Tuesday, January 10, 2012

The Charlotte Symphony Orchestra Brings Us to Germany

The Charlotte Symphony Orchestra is taking concertgoers on a whirlwind international tour this season.  Last Saturday night we made a stop in Germany, with music by Mendelssohn, Bach, and Brahms.  My friend Susan joined me for the concert, and it was a great evening.

We started our night with Katherine Caldwell's pre-concert lecture.  When the CSO has a guest performer, Katherine talks with them a bit before giving some insights into what we will be listening to that evening.   The CSO was performing on its own that evening, though, so she introduced us to Shannon Underwood (orchestra librarian), George Mancini (personnel manager), and Alan Klispie (stage manager).  It was interesting to hear a bit about the process behind the scenes of the concerts, from getting the musicians and music in place for the performances to making sure the stage is set for the show.  (As I listened to Mancini talk about sending contracts out to the musicians, I flashed back on the process of getting securities brokers under contract during my lawyer days at Prebon Yamane.  What a bunch of prima donnas those guys were!)   Then it was showtime!  

The CSO performed Mendelssohn's Overture to a Midsummer Night's Dream, Op. 21 and Bach's Toccata and Fugue in D Minor for the Organ, BMV 565 during the first half of the performance.  I enjoyed Bach's Toccata much more than Mendelssohn's Overture.   The Toccata, which is used in the introduction to Walt Disney's Fantasia, was bold and in my face.  I love the idea that Stokowski took Bach's organ composition and transcribed it into an orchestra work, with the contrabassoon's resonating sounds standing in for the organ.  The CSO embraced the music, and the violins were outstanding.  At the end of the piece, the violins were playing so fast that it reminded me of boxers working a speed bag.  Concertmaster Stewart Kitts was almost levitating above his seat.  As the Toccata came to its close, the audience gave a standing ovation in honor of the music that the CSO had created.

We were treated to Brahms' Symphony No. 1 in C minor, Opus 68 during the second half of the show.  It took Brahms over 14 years to compose his symphony, which consists of four movements.  Again, the violins were showcased, and Stewart Kitts' solos in the second movement were fantastic.  He was truly one with the music, and seemed not to open his eyes during the entire piece.  The fourth movement featured two pizzicato (plucking) sections on the strings, which I always enjoy, and the trombonists who were brought in especially for this performance finally got their opportunity to play.  Again, the audience rose to its feet in appreciation after the CSO had played its final note and Maestro Wada put down his baton.

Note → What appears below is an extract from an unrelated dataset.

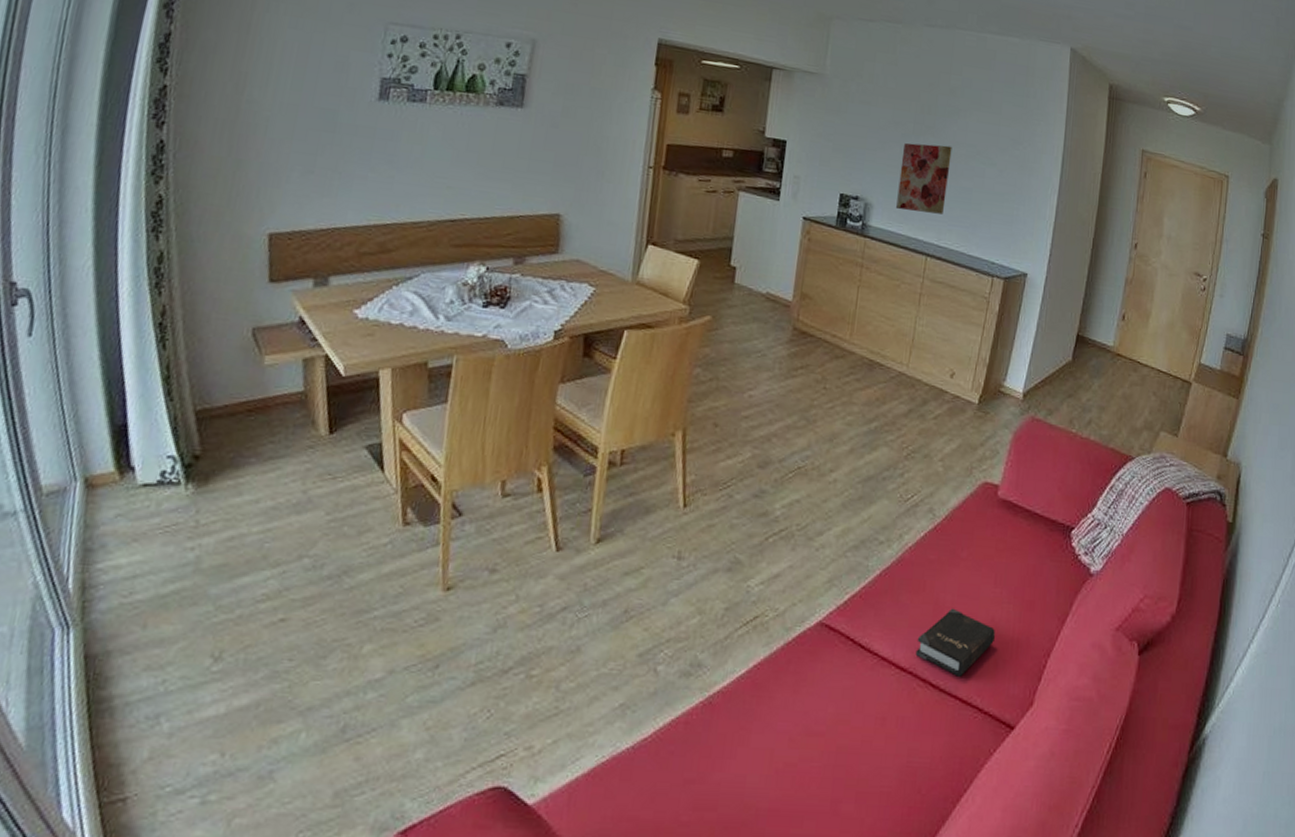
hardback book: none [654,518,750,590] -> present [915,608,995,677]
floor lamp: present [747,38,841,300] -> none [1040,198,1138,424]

I loved having the opportunity to introduce Susan to the CSO and Maestro Wada.   She was struck by the Maestro's warmth and connection with both the musicians and the audience.   I happened to watch CBS Sunday Morning with Charles Osgood this week, and there was an interesting segment on charisma.  Of course the segment focused to some extent on politicians given the upcoming elections, but it also talked about charismatic people in other professions and the development by researchers at MIT of a "sociometer" to measure an individual's charisma.  As I watched the show, I thought about Maestro Wada's interactions the previous evening.  Before the concert began, he welcomed the concertgoers to that night's performance by "our" Charlotte Symphony Orchestra and shared that his birthday had fallen during the concert rehearsals and that he had been treated to an orchestral "happy birthday to you."  When he turned to the musicians, you could feel the bond that has developed between conductor and orchestra.  There is no doubt in my mind that if Francis were to wear a sociometer, his charisma rating would be off the chart.  It's just one more reason why Saturday night's performance was wunderbar!